Le grida dei Nia-Za fecero saltare i piani del demone. Mik si guardò attorno con occhi di fuoco, poi tutto accadde ad una velocità sovraumana.
Nael gettò uno sguardo alle sue spalle e vide i demoni guardiani scaraventarsi contro di lei.
Sentì Mik gridare ‹‹No!››. Quando si voltò per guardarlo in faccia, lo vide scattare in avanti e spiccare il volo.
Nael si accovacciò a terra, pronta all’impatto con Mik e i Nia-Za. Pregava un qualche Dio di morire velocemente e senza soffrire molto.
All’improvviso, si sentì trascinare via dalla strada. Non era più in grado di ragionare, di dare una spiegazione logica a ciò che stava succedendo. Aveva perso i sensi per la paura e si lasciò trasportare ovunque la stessero portando. In quello stato di semincoscienza riuscì solo a percepire l’odore di umidità e muffa e a sentire l’acqua fredda scorrere sotto i suoi piedi.
La stavano portando all’inferno?
O nelle Terre di Nessuno, in superficie?
Cosa aveva fatto per meritarsi tutta questa attenzione?
Era nei guai fino al collo.
Quando tutto si fermò, si lasciò cadere a terra e un turbinio di pallini neri e grigi le avvolse la mente, facendola cadere in un sonno profondo popolato da demoni e mostri.
Più tardi, quando finalmente riuscì a riprendere conoscenza, aprì gli occhi e si guardò attorno. Era in una specie di tunnel, assomigliava a una caverna in realtà. Ma forse si sbagliava. Le caverne erano situate sottoterra, cosa poteva esserci ancora più in basso della cittadella?

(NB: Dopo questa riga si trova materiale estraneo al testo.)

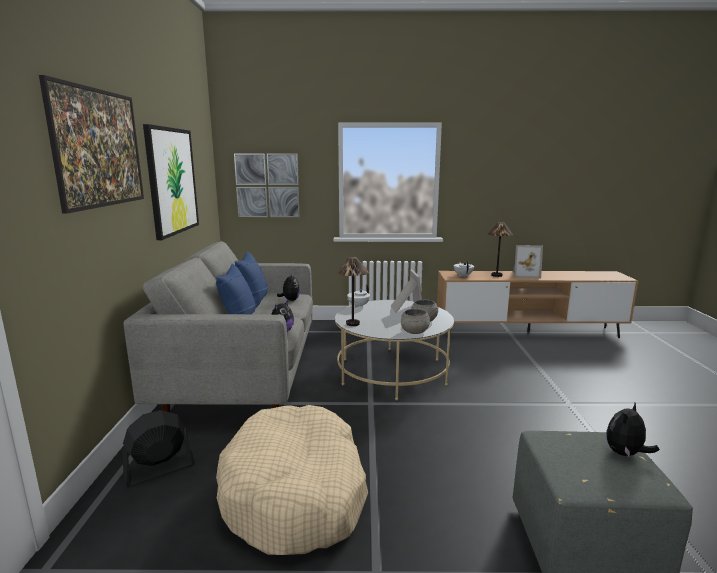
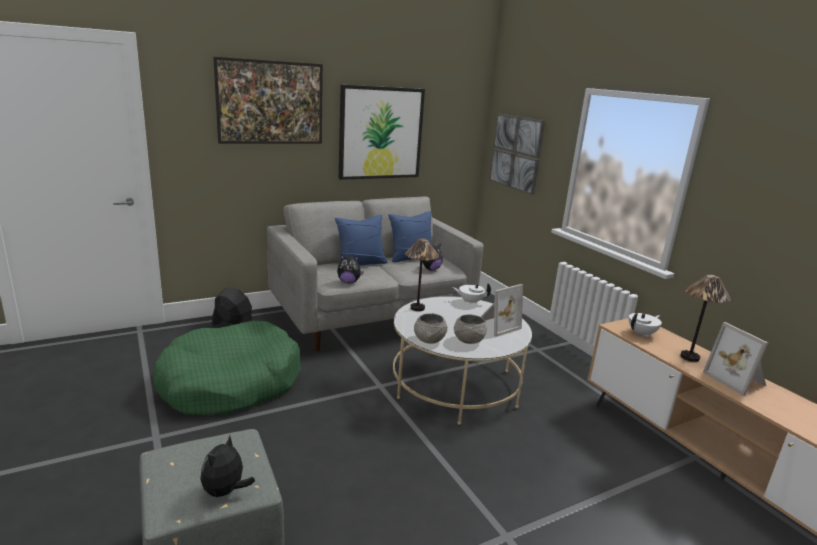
camera: 60 degrees right, 5 degrees up
(295, 493) = (230, 383): beige dog bed -> green dog bed
(625, 454) = (225, 491): plush toy -> plush toy turned 90 degrees counterclockwise

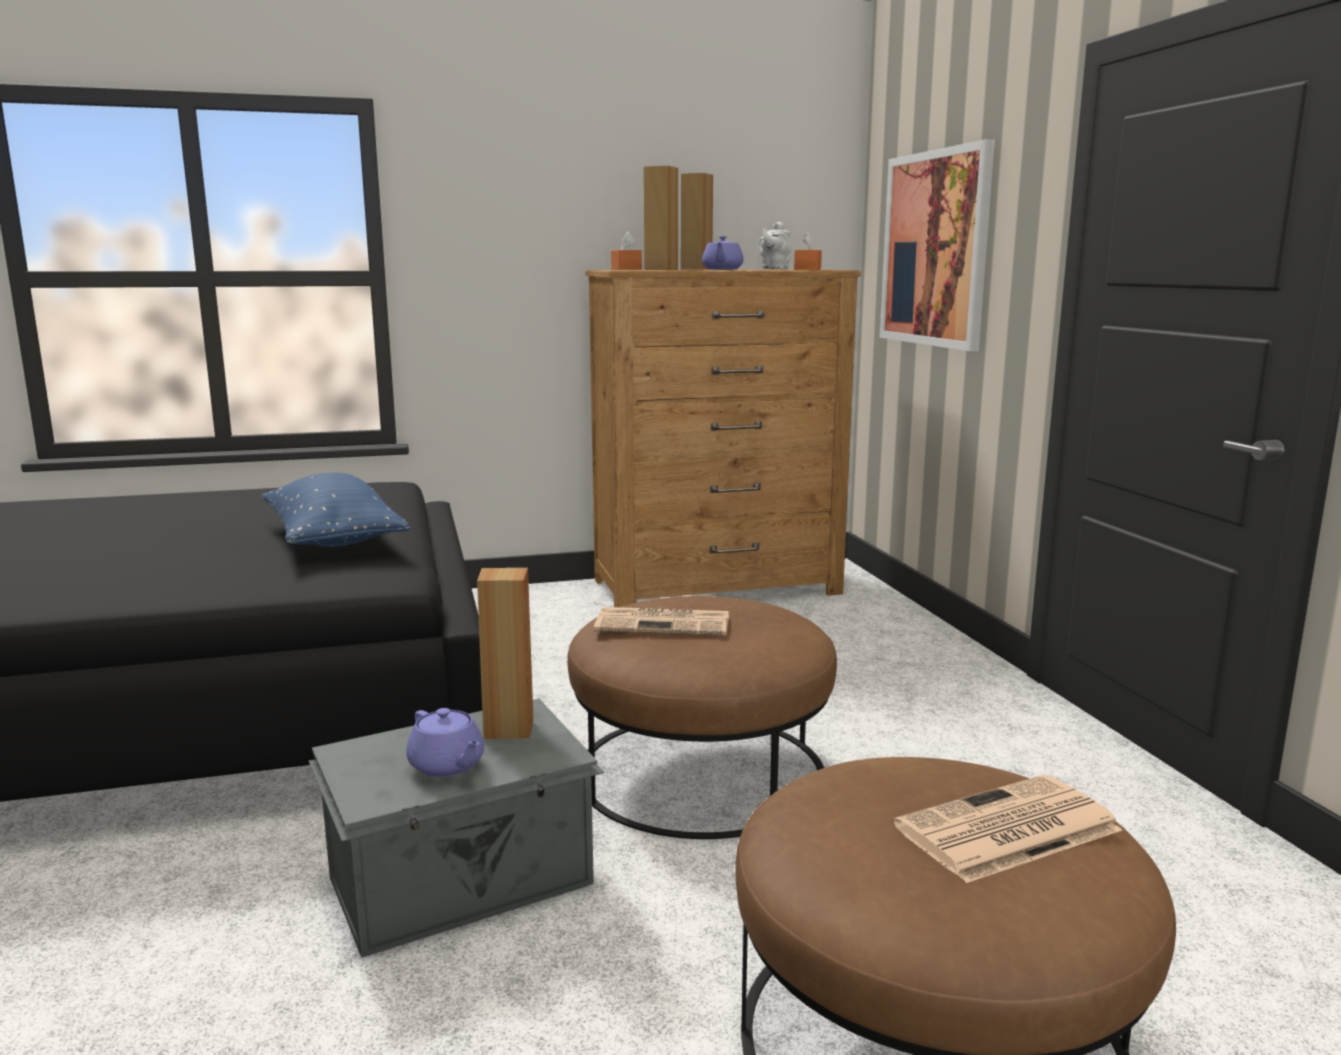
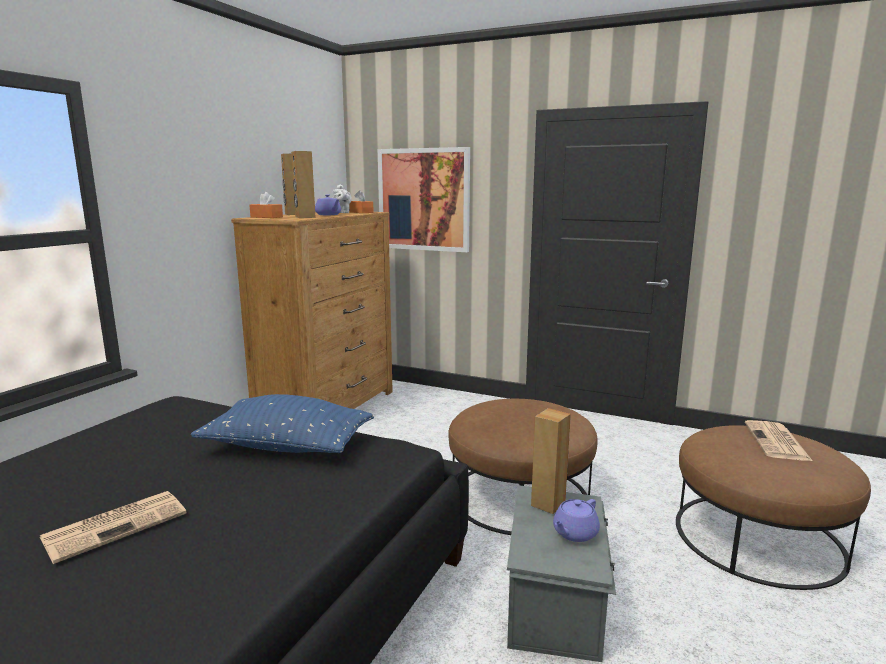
camera: 50 degrees left, 0 degrees up
(447, 765) = (574, 533): purple teapot -> purple teapot turned 135 degrees clockwise
(665, 623) = (510, 423): newspaper -> newspaper (117, 525)

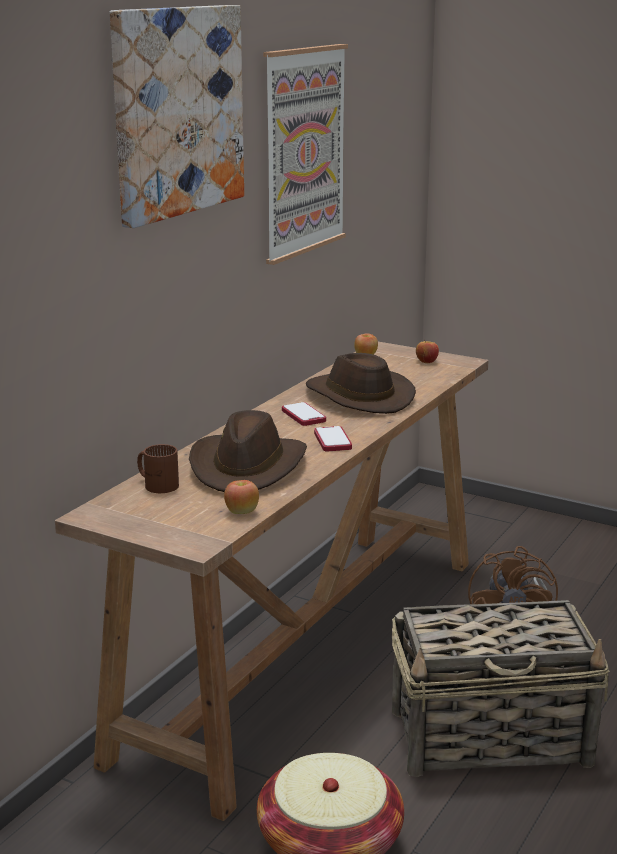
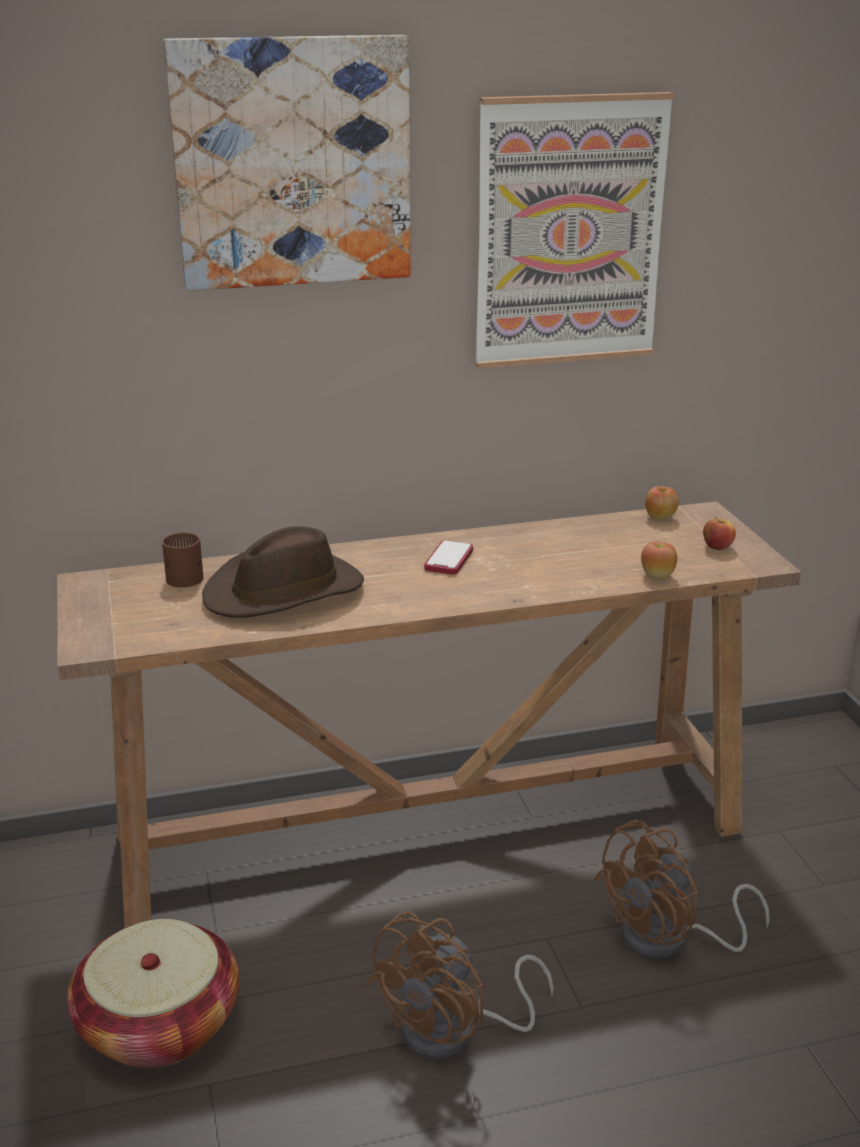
camera: 45 degrees right, 5 degrees up
(241, 512) = (182, 633): apple -> apple (657, 575)
(332, 440) = (414, 597): phone -> none
(357, 397) = (547, 560): brown hat -> none
(492, 737) = (454, 1032): basket -> brown fan

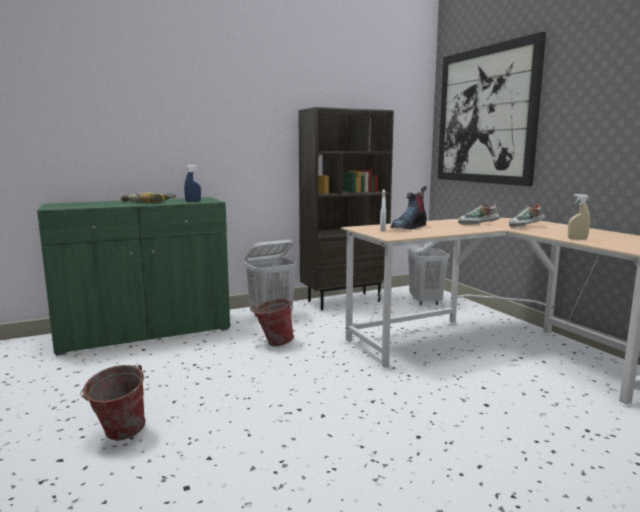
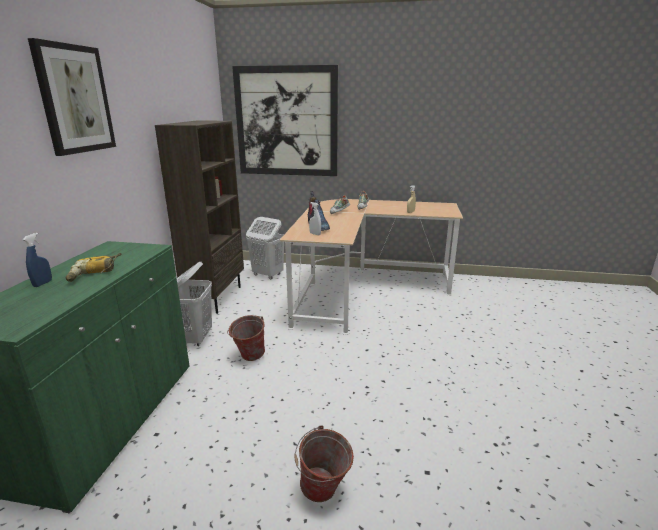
camera: 55 degrees left, 10 degrees up
(193, 201) = (136, 254): blue spray bottle -> blue spray bottle (43, 283)
(207, 82) = (75, 99): none -> picture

L’inferno ormai si era trasferito ai piani alti.
‹‹Ben svegliata, fuggitiva››.
Qualcuno la fece alzare di scatto e la testa prese a pulsare per il dolore facendole perdere l’equilibrio.
Un ragazzo dai capelli scuri e dalla pelle ambrata corse accanto a lei e la sorresse per un braccio.
‹‹Ehi, non sforzarti. Come ti senti?››.
Nael lo guardò terrorizzata e ritrasse il braccio di scatto. ‹‹Chi sei? Dove sono? Vuoi uccidermi anche tu?››.
Il ragazzo si alzò in piedi e dalla tasca della felpa qualcosa si mosse. Nael indietreggiò per lo spavento e finì spalle al muro.
‹‹Non preoccuparti, è solo il mio amico Pirata››, e tirò fuori dalla tasca un topolino con il manto grigio tendente all’azzurro. Lo avvicinò al viso, naso contro naso, e gli diede un bacetto sul muso. Poi ritornò a fissare Nael.
‹‹D’altronde, posso capirti. Dopo quello che hai passato ieri notte… non è facile. Ah, io sono Crocus, Crocus Bates, e questa è la mia casa, anche se forse tu non hai mai sentito parlare della presenza di sistemi fognari sotto Kali Phi››.
Nael si passò le mani tra i corti capelli a caschetto. ‹‹Che diavolo sta succedendo?››, mormorò fra sé e sé. Guardò il ragazzo spaventata. ‹‹Quanto sono stata priva di sensi?››.
‹‹Più o meno diciotto ore››.
‹‹Diciotto ore?! Diavolo! Non ricordo nulla di quello che è successo ieri sera. Ho delle immagini vaghe, ma sembra più un incubo che la realtà vera e propria. Sto impazzendo››. E si prese la testa fra le mani pensando a quanto in pensiero dovevano essere i suoi genitori non vedendola rientrare dalla sera prima.
‹‹No, non sei pazza. Ci penso io a rinfrescarti la memoria, non preoccuparti››. Crocus e il suo topo si sedettero accanto a lei. ‹‹Allora, i Nia-Za si sono scaraventati addosso a te, pronti a infliggerti chissà quali atroci torture. Spero non volessero strapparti gli organi a mani nude o, peggio, usare gli ultrasuoni. Quelli sì che sono tosti, ti fanno impazzire, dicono che sia come…››.